Our lives are dictated largely by habit and here-say. We tend to make our decisions based either on our previous ones or based on the advice and anecdotes of others. Despite the fact that we largely ignore financial education in the US, we’ve still been subject to the odd rule of thumb when it comes to handling money or making financial decisions.
While these nuggets of conventional wisdom may have originated with well-intentioned friends or family, they turn out to not only be untrue in many cases but may also be detrimental to your specific goals. Let’s take a look at some of the more prevailing money myths you’ve probably heard once or twice.
Myth #1: A penny saved is a penny earned
There are two sides to this coin (pun intended). Technically a penny saved is better than a penny earned once you take into account taxes. Depending on your tax bracket, you could be paying 10-37 cents of every dollar to the Feds. That means for every 100 pennies you earn, you may only get to keep 63-90 of them. And that’s just Federal. Adding in state and local taxes means that “penny earned” is worth even less.
That said, while saving as much as you can will definitely get you closer to financial independence, increasing your income, even with the tax burden, will get you to FI faster (assuming you don’t increase your spending to match).
Myth #2: A home is a great investment/Renting is throwing money away
What was once seen as a foolproof “investment” became a suffocating albatross around the necks of many of us after the recent financial crisis. It’s possible you’ve found an amazing deal or plan to live out your days in your house, in which case it may be a good investment (not great unless it’s generating income). I may be a little bias because of my own experience with this one, but I’m not counting houses (outside of rentals) as an investment at all anymore.
As for throwing away money on rent, I think this just requires a perspective shift. Instead of framing it as buying vs renting, if you view housing as a consumable expense like food and gas, you can appreciate the value of renting a bit more.
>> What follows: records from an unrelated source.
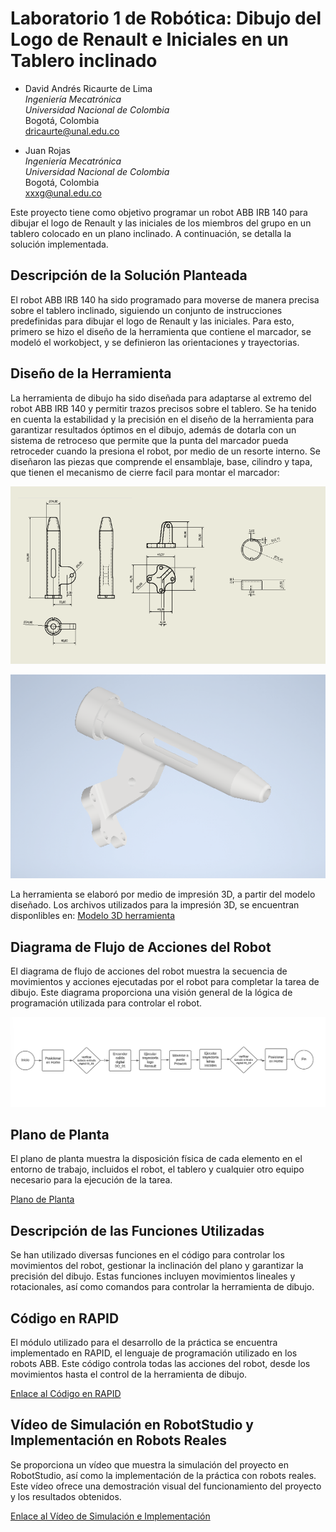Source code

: # Laboratorio 1 de Robótica: Dibujo del Logo de Renault e Iniciales en un Tablero inclinado

- David Andrés Ricaurte de Lima  
  *Ingeniería Mecatrónica*  
  *Universidad Nacional de Colombia*  
  Bogotá, Colombia  
  dricaurte@unal.edu.co

- Juan Rojas  
  *Ingeniería Mecatrónica*  
  *Universidad Nacional de Colombia*  
  Bogotá, Colombia  
  xxxg@unal.edu.co


Este proyecto tiene como objetivo programar un robot ABB IRB 140 para dibujar el logo de Renault y las iniciales de los miembros del grupo en un tablero colocado en un plano inclinado. A continuación, se detalla la solución implementada.

## Descripción de la Solución Planteada

El robot ABB IRB 140 ha sido programado para moverse de manera precisa sobre el tablero inclinado, siguiendo un conjunto de instrucciones predefinidas para dibujar el logo de Renault y las iniciales. Para esto, primero se hizo el diseño de la herramienta que contiene el marcador, se modeló el workobject, y se definieron las orientaciones y trayectorias.

## Diseño de la Herramienta

La herramienta de dibujo ha sido diseñada para adaptarse al extremo del robot ABB IRB 140 y permitir trazos precisos sobre el tablero. Se ha tenido en cuenta la estabilidad y la precisión en el diseño de la herramienta para garantizar resultados óptimos en el dibujo, además de dotarla con un sistema de retroceso que permite que la punta del marcador pueda retroceder cuando la presiona el robot, por medio de un resorte interno.
Se diseñaron las piezas que comprende el ensamblaje, base, cilindro y tapa, que tienen el mecanismo de cierre facil para montar el marcador:

![Plano herramienta](plano.png)

![Herramienta](herramienta.png)

La herramienta se elaboró por medio de impresión 3D, a partir del modelo diseñado. Los archivos utilizados para la impresión 3D, se encuentran disponlibles en:
[Modelo 3D herramienta](https://www.thingiverse.com/thing:6537971)

## Diagrama de Flujo de Acciones del Robot

El diagrama de flujo de acciones del robot muestra la secuencia de movimientos y acciones ejecutadas por el robot para completar la tarea de dibujo. Este diagrama proporciona una visión general de la lógica de programación utilizada para controlar el robot.

![Diagrama de Flujo de Acciones del Robot](diagramaflujo.png)

## Plano de Planta

El plano de planta muestra la disposición física de cada elemento en el entorno de trabajo, incluidos el robot, el tablero y cualquier otro equipo necesario para la ejecución de la tarea.

[Plano de Planta](link_al_plano)

## Descripción de las Funciones Utilizadas

Se han utilizado diversas funciones en el código para controlar los movimientos del robot, gestionar la inclinación del plano y garantizar la precisión del dibujo. Estas funciones incluyen movimientos lineales y rotacionales, así como comandos para controlar la herramienta de dibujo.


## Código en RAPID

El módulo utilizado para el desarrollo de la práctica se encuentra implementado en RAPID, el lenguaje de programación utilizado en los robots ABB. Este código controla todas las acciones del robot, desde los movimientos hasta el control de la herramienta de dibujo.

[Enlace al Código en RAPID](https://github.com/dricaurte29/LAB1_Robotica-2024-1/blob/1e6cc3599e96ed0de572da09085f5021eb06aef4/Module1.mod)

## Vídeo de Simulación en RobotStudio y Implementación en Robots Reales

Se proporciona un vídeo que muestra la simulación del proyecto en RobotStudio, así como la implementación de la práctica con robots reales. Este vídeo ofrece una demostración visual del funcionamiento del proyecto y los resultados obtenidos.

[Enlace al Vídeo de Simulación e Implementación](link_al_vídeo)


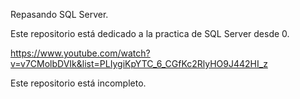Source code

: Repasando SQL Server.

Este repositorio está dedicado a la practica de SQL Server desde 0.

https://www.youtube.com/watch?v=v7CMolbDVIk&list=PLIygiKpYTC_6_CGfKc2RlyHO9J442HI_z

Este repositorio está incompleto.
While homeownership may mean your monthly payment is partially building up equity, if you factor in the interest, property taxes and upkeep, you may be “throwing away” the equivalent of rent each month anyway. On top of that, you’re saddled with a ginormous debt and severely hampered in terms of mobility.
Myth #3: Cash is king
If you can’t control your spending, then yes, this is 100% true. But if you’re responsible and disciplined, you’re missing out on a whole world of cash and travel rewards by not using credit cards. I use my Amex Blue card just for gas and groceries and still usually earn several hundred dollars in cash back each year.
Myth #4: I can’t afford to invest
You really can’t afford NOT to invest, and the earlier the better. The surest way to achieve financial independence is to have your money work for you and the easiest way to do that is to take advantage of compound interest. The US Stock Market has a historical average return of ~7% per year. Investing at an early age could make you a millionaire by the time you retire. Try the FIRE Age Calculator to play around with the numbers.
The best way to get started when you don’t have a lot to invest is to find a service that lets you buy fractional shares versus full shares. The idea is to invest a set amount of cash at regular intervals and gradually build up your portfolio. There are several robo-advisors that can help you achieve this. I personally use Betterment, but M1 Finance and Wealthfront are a couple others to check out.
Myth #5: Carry a balance to help your credit score
No. Just no. First, if you’re required to pay interest to get a better credit score, the system is broken and we should all rebel against it and switch to cash only.
Fortunately, it’s just a myth. You don’t actually have to pay for a good credit score, so don’t carry a balance if you don’t have to. Either pay in full or pay the statement balance each month. I have never paid credit card interest and have a credit score over 800 (historically I have paid off my statement balance, not the full balance).
Avoid paying interest whenever you can. Compounding works against you just as strongly as it can work for you.
Takeaway: Always Ask Why
In writing this post the takeaway for me has been to question everything. Conventional wisdom assumes we all fit into the same mold. We don’t. We’re all individuals with different needs and goals. Ask why before you make a decision. Challenge your assumptions about money and see if you don’t start making better financial decisions because of it.